(Saved entries)
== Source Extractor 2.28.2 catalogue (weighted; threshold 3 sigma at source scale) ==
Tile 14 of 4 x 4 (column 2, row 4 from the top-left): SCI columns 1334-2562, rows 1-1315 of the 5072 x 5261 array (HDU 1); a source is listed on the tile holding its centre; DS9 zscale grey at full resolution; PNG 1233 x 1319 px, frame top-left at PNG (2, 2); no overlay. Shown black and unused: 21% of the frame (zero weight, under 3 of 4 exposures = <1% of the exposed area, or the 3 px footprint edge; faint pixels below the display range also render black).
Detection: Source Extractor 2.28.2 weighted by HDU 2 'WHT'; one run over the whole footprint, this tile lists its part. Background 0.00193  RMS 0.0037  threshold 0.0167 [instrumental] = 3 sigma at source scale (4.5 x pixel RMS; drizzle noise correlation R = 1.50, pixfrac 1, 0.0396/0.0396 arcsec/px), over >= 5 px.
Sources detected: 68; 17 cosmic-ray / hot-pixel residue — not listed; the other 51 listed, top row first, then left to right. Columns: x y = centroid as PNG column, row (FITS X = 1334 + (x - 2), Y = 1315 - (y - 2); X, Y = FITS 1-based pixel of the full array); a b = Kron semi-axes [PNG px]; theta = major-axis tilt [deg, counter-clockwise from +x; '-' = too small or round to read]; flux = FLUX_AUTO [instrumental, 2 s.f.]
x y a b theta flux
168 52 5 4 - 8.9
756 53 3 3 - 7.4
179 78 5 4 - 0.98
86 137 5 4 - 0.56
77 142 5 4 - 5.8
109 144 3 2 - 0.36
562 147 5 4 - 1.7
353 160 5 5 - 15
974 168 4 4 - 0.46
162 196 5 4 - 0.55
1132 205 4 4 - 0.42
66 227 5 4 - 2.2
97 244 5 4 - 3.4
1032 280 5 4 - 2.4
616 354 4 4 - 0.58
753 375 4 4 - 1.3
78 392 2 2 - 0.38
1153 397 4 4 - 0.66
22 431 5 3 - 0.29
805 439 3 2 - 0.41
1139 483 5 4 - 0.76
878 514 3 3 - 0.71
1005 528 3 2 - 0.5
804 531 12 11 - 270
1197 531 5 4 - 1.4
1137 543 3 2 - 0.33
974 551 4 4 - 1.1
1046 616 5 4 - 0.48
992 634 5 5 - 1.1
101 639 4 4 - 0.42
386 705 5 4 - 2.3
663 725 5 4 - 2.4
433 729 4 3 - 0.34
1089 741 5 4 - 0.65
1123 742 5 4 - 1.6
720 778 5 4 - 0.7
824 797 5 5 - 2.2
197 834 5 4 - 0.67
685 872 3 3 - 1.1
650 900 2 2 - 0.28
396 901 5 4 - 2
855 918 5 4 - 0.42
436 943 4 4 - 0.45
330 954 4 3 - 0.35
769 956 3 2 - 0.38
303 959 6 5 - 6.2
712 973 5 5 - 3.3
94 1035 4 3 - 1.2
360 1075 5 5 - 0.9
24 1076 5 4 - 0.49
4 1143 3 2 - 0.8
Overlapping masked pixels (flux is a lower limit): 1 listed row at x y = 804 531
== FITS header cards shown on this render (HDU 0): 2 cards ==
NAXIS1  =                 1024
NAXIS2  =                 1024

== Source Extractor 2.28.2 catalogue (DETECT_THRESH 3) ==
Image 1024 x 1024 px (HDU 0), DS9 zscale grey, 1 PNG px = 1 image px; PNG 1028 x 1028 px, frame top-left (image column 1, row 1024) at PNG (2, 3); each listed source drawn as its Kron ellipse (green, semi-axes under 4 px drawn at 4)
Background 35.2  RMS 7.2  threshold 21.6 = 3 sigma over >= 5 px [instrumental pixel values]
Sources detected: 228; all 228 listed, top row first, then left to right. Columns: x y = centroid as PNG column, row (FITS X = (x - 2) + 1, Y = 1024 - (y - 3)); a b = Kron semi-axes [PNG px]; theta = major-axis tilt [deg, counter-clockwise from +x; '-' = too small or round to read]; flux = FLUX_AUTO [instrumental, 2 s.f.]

▸ **PROMPT**: Update the listing by changing each "centroid" to "center point", leaving every other part as it is.

▸ **CORRECT OUTPUT**:
== Source Extractor 2.28.2 catalogue (weighted; threshold 3 sigma at source scale) ==
Tile 14 of 4 x 4 (column 2, row 4 from the top-left): SCI columns 1334-2562, rows 1-1315 of the 5072 x 5261 array (HDU 1); a source is listed on the tile holding its centre; DS9 zscale grey at full resolution; PNG 1233 x 1319 px, frame top-left at PNG (2, 2); no overlay. Shown black and unused: 21% of the frame (zero weight, under 3 of 4 exposures = <1% of the exposed area, or the 3 px footprint edge; faint pixels below the display range also render black).
Detection: Source Extractor 2.28.2 weighted by HDU 2 'WHT'; one run over the whole footprint, this tile lists its part. Background 0.00193  RMS 0.0037  threshold 0.0167 [instrumental] = 3 sigma at source scale (4.5 x pixel RMS; drizzle noise correlation R = 1.50, pixfrac 1, 0.0396/0.0396 arcsec/px), over >= 5 px.
Sources detected: 68; 17 cosmic-ray / hot-pixel residue — not listed; the other 51 listed, top row first, then left to right. Columns: x y = center point as PNG column, row (FITS X = 1334 + (x - 2), Y = 1315 - (y - 2); X, Y = FITS 1-based pixel of the full array); a b = Kron semi-axes [PNG px]; theta = major-axis tilt [deg, counter-clockwise from +x; '-' = too small or round to read]; flux = FLUX_AUTO [instrumental, 2 s.f.]
x y a b theta flux
168 52 5 4 - 8.9
756 53 3 3 - 7.4
179 78 5 4 - 0.98
86 137 5 4 - 0.56
77 142 5 4 - 5.8
109 144 3 2 - 0.36
562 147 5 4 - 1.7
353 160 5 5 - 15
974 168 4 4 - 0.46
162 196 5 4 - 0.55
1132 205 4 4 - 0.42
66 227 5 4 - 2.2
97 244 5 4 - 3.4
1032 280 5 4 - 2.4
616 354 4 4 - 0.58
753 375 4 4 - 1.3
78 392 2 2 - 0.38
1153 397 4 4 - 0.66
22 431 5 3 - 0.29
805 439 3 2 - 0.41
1139 483 5 4 - 0.76
878 514 3 3 - 0.71
1005 528 3 2 - 0.5
804 531 12 11 - 270
1197 531 5 4 - 1.4
1137 543 3 2 - 0.33
974 551 4 4 - 1.1
1046 616 5 4 - 0.48
992 634 5 5 - 1.1
101 639 4 4 - 0.42
386 705 5 4 - 2.3
663 725 5 4 - 2.4
433 729 4 3 - 0.34
1089 741 5 4 - 0.65
1123 742 5 4 - 1.6
720 778 5 4 - 0.7
824 797 5 5 - 2.2
197 834 5 4 - 0.67
685 872 3 3 - 1.1
650 900 2 2 - 0.28
396 901 5 4 - 2
855 918 5 4 - 0.42
436 943 4 4 - 0.45
330 954 4 3 - 0.35
769 956 3 2 - 0.38
303 959 6 5 - 6.2
712 973 5 5 - 3.3
94 1035 4 3 - 1.2
360 1075 5 5 - 0.9
24 1076 5 4 - 0.49
4 1143 3 2 - 0.8
Overlapping masked pixels (flux is a lower limit): 1 listed row at x y = 804 531
== FITS header cards shown on this render (HDU 0): 2 cards ==
NAXIS1  =                 1024
NAXIS2  =                 1024

== Source Extractor 2.28.2 catalogue (DETECT_THRESH 3) ==
Image 1024 x 1024 px (HDU 0), DS9 zscale grey, 1 PNG px = 1 image px; PNG 1028 x 1028 px, frame top-left (image column 1, row 1024) at PNG (2, 3); each listed source drawn as its Kron ellipse (green, semi-axes under 4 px drawn at 4)
Background 35.2  RMS 7.2  threshold 21.6 = 3 sigma over >= 5 px [instrumental pixel values]
Sources detected: 228; all 228 listed, top row first, then left to right. Columns: x y = center point as PNG column, row (FITS X = (x - 2) + 1, Y = 1024 - (y - 3)); a b = Kron semi-axes [PNG px]; theta = major-axis tilt [deg, counter-clockwise from +x; '-' = too small or round to read]; flux = FLUX_AUTO [instrumental, 2 s.f.]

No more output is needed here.